[What needs to be done]: Working line by line, output the entries below exactly as they appear.

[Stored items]
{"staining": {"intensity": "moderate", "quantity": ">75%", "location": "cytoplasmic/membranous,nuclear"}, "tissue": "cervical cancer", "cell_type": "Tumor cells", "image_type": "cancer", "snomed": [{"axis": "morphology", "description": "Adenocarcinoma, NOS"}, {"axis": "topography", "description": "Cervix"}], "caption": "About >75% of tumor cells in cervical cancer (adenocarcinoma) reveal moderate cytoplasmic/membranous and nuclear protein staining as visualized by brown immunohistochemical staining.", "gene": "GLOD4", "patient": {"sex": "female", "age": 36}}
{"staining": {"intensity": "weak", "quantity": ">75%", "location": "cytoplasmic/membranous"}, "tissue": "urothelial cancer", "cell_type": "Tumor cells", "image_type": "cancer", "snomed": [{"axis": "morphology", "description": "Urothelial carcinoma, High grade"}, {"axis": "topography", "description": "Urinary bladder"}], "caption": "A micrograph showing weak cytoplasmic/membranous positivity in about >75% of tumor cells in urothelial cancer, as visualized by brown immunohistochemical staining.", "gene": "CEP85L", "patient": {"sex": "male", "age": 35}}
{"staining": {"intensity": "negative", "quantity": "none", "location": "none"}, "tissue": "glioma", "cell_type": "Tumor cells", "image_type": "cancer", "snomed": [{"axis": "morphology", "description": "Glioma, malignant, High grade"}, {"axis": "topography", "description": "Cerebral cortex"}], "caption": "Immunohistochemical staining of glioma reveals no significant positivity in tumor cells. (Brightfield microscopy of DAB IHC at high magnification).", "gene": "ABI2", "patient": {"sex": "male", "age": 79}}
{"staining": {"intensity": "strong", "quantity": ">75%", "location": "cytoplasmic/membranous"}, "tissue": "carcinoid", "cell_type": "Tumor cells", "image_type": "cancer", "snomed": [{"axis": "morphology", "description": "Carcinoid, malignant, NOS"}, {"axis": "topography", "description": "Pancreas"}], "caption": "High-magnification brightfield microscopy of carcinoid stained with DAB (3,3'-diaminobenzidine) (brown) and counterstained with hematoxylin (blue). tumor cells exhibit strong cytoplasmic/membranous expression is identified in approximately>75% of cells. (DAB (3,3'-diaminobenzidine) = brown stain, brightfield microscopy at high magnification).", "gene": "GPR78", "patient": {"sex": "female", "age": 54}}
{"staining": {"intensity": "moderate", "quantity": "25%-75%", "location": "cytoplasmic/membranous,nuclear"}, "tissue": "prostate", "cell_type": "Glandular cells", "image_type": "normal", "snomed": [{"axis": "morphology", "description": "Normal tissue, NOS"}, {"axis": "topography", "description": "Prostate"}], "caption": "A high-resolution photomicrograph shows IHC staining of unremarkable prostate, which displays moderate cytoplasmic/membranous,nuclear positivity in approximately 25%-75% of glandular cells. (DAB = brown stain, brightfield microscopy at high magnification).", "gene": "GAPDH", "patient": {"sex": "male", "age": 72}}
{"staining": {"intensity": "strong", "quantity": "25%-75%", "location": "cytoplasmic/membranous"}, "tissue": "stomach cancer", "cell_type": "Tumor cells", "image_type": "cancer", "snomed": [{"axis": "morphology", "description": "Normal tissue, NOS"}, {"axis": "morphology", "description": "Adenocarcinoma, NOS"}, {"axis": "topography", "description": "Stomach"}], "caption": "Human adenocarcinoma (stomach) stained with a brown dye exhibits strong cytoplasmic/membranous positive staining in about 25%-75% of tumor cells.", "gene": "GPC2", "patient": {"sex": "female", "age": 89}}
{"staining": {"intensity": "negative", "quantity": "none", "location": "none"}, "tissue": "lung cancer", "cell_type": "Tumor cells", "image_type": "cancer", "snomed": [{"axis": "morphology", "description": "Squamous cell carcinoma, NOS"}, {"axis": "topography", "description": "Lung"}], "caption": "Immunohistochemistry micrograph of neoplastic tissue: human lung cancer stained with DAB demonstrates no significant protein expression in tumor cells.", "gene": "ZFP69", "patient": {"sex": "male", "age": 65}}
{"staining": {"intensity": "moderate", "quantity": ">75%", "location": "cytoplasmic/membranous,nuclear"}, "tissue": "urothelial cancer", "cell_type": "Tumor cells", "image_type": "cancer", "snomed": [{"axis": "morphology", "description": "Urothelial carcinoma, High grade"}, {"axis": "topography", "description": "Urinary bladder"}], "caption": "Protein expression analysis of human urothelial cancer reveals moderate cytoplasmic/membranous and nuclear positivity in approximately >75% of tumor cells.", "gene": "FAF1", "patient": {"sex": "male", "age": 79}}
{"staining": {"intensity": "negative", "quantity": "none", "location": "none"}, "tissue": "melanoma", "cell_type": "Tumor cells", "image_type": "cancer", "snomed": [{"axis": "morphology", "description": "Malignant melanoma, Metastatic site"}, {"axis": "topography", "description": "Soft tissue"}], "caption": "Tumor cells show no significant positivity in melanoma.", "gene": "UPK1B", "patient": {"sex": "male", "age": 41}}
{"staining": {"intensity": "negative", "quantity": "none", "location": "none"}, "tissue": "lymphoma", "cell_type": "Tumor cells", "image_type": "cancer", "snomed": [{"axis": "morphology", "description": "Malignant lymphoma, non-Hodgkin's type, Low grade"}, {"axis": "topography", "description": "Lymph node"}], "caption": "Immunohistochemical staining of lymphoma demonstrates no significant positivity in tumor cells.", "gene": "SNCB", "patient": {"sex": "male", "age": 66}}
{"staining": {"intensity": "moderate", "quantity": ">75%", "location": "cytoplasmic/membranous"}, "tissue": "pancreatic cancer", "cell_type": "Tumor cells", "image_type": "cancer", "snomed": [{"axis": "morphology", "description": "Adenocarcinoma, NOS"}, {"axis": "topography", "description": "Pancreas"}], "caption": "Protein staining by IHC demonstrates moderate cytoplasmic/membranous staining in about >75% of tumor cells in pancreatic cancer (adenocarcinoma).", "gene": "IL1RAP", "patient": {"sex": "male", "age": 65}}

[Response box]:
{"staining": {"intensity": "moderate", "quantity": ">75%", "location": "cytoplasmic/membranous,nuclear"}, "tissue": "cervical cancer", "cell_type": "Tumor cells", "image_type": "cancer", "snomed": [{"axis": "morphology", "description": "Adenocarcinoma, NOS"}, {"axis": "topography", "description": "Cervix"}], "caption": "About >75% of tumor cells in cervical cancer (adenocarcinoma) reveal moderate cytoplasmic/membranous and nuclear protein staining as visualized by brown immunohistochemical staining.", "gene": "GLOD4", "patient": {"sex": "female", "age": 36}}
{"staining": {"intensity": "weak", "quantity": ">75%", "location": "cytoplasmic/membranous"}, "tissue": "urothelial cancer", "cell_type": "Tumor cells", "image_type": "cancer", "snomed": [{"axis": "morphology", "description": "Urothelial carcinoma, High grade"}, {"axis": "topography", "description": "Urinary bladder"}], "caption": "A micrograph showing weak cytoplasmic/membranous positivity in about >75% of tumor cells in urothelial cancer, as visualized by brown immunohistochemical staining.", "gene": "CEP85L", "patient": {"sex": "male", "age": 35}}
{"staining": {"intensity": "negative", "quantity": "none", "location": "none"}, "tissue": "glioma", "cell_type": "Tumor cells", "image_type": "cancer", "snomed": [{"axis": "morphology", "description": "Glioma, malignant, High grade"}, {"axis": "topography", "description": "Cerebral cortex"}], "caption": "Immunohistochemical staining of glioma reveals no significant positivity in tumor cells. (Brightfield microscopy of DAB IHC at high magnification).", "gene": "ABI2", "patient": {"sex": "male", "age": 79}}
{"staining": {"intensity": "strong", "quantity": ">75%", "location": "cytoplasmic/membranous"}, "tissue": "carcinoid", "cell_type": "Tumor cells", "image_type": "cancer", "snomed": [{"axis": "morphology", "description": "Carcinoid, malignant, NOS"}, {"axis": "topography", "description": "Pancreas"}], "caption": "High-magnification brightfield microscopy of carcinoid stained with DAB (3,3'-diaminobenzidine) (brown) and counterstained with hematoxylin (blue). tumor cells exhibit strong cytoplasmic/membranous expression is identified in approximately>75% of cells. (DAB (3,3'-diaminobenzidine) = brown stain, brightfield microscopy at high magnification).", "gene": "GPR78", "patient": {"sex": "female", "age": 54}}
{"staining": {"intensity": "moderate", "quantity": "25%-75%", "location": "cytoplasmic/membranous,nuclear"}, "tissue": "prostate", "cell_type": "Glandular cells", "image_type": "normal", "snomed": [{"axis": "morphology", "description": "Normal tissue, NOS"}, {"axis": "topography", "description": "Prostate"}], "caption": "A high-resolution photomicrograph shows IHC staining of unremarkable prostate, which displays moderate cytoplasmic/membranous,nuclear positivity in approximately 25%-75% of glandular cells. (DAB = brown stain, brightfield microscopy at high magnification).", "gene": "GAPDH", "patient": {"sex": "male", "age": 72}}
{"staining": {"intensity": "strong", "quantity": "25%-75%", "location": "cytoplasmic/membranous"}, "tissue": "stomach cancer", "cell_type": "Tumor cells", "image_type": "cancer", "snomed": [{"axis": "morphology", "description": "Normal tissue, NOS"}, {"axis": "morphology", "description": "Adenocarcinoma, NOS"}, {"axis": "topography", "description": "Stomach"}], "caption": "Human adenocarcinoma (stomach) stained with a brown dye exhibits strong cytoplasmic/membranous positive staining in about 25%-75% of tumor cells.", "gene": "GPC2", "patient": {"sex": "female", "age": 89}}
{"staining": {"intensity": "negative", "quantity": "none", "location": "none"}, "tissue": "lung cancer", "cell_type": "Tumor cells", "image_type": "cancer", "snomed": [{"axis": "morphology", "description": "Squamous cell carcinoma, NOS"}, {"axis": "topography", "description": "Lung"}], "caption": "Immunohistochemistry micrograph of neoplastic tissue: human lung cancer stained with DAB demonstrates no significant protein expression in tumor cells.", "gene": "ZFP69", "patient": {"sex": "male", "age": 65}}
{"staining": {"intensity": "moderate", "quantity": ">75%", "location": "cytoplasmic/membranous,nuclear"}, "tissue": "urothelial cancer", "cell_type": "Tumor cells", "image_type": "cancer", "snomed": [{"axis": "morphology", "description": "Urothelial carcinoma, High grade"}, {"axis": "topography", "description": "Urinary bladder"}], "caption": "Protein expression analysis of human urothelial cancer reveals moderate cytoplasmic/membranous and nuclear positivity in approximately >75% of tumor cells.", "gene": "FAF1", "patient": {"sex": "male", "age": 79}}
{"staining": {"intensity": "negative", "quantity": "none", "location": "none"}, "tissue": "melanoma", "cell_type": "Tumor cells", "image_type": "cancer", "snomed": [{"axis": "morphology", "description": "Malignant melanoma, Metastatic site"}, {"axis": "topography", "description": "Soft tissue"}], "caption": "Tumor cells show no significant positivity in melanoma.", "gene": "UPK1B", "patient": {"sex": "male", "age": 41}}
{"staining": {"intensity": "negative", "quantity": "none", "location": "none"}, "tissue": "lymphoma", "cell_type": "Tumor cells", "image_type": "cancer", "snomed": [{"axis": "morphology", "description": "Malignant lymphoma, non-Hodgkin's type, Low grade"}, {"axis": "topography", "description": "Lymph node"}], "caption": "Immunohistochemical staining of lymphoma demonstrates no significant positivity in tumor cells.", "gene": "SNCB", "patient": {"sex": "male", "age": 66}}
{"staining": {"intensity": "moderate", "quantity": ">75%", "location": "cytoplasmic/membranous"}, "tissue": "pancreatic cancer", "cell_type": "Tumor cells", "image_type": "cancer", "snomed": [{"axis": "morphology", "description": "Adenocarcinoma, NOS"}, {"axis": "topography", "description": "Pancreas"}], "caption": "Protein staining by IHC demonstrates moderate cytoplasmic/membranous staining in about >75% of tumor cells in pancreatic cancer (adenocarcinoma).", "gene": "IL1RAP", "patient": {"sex": "male", "age": 65}}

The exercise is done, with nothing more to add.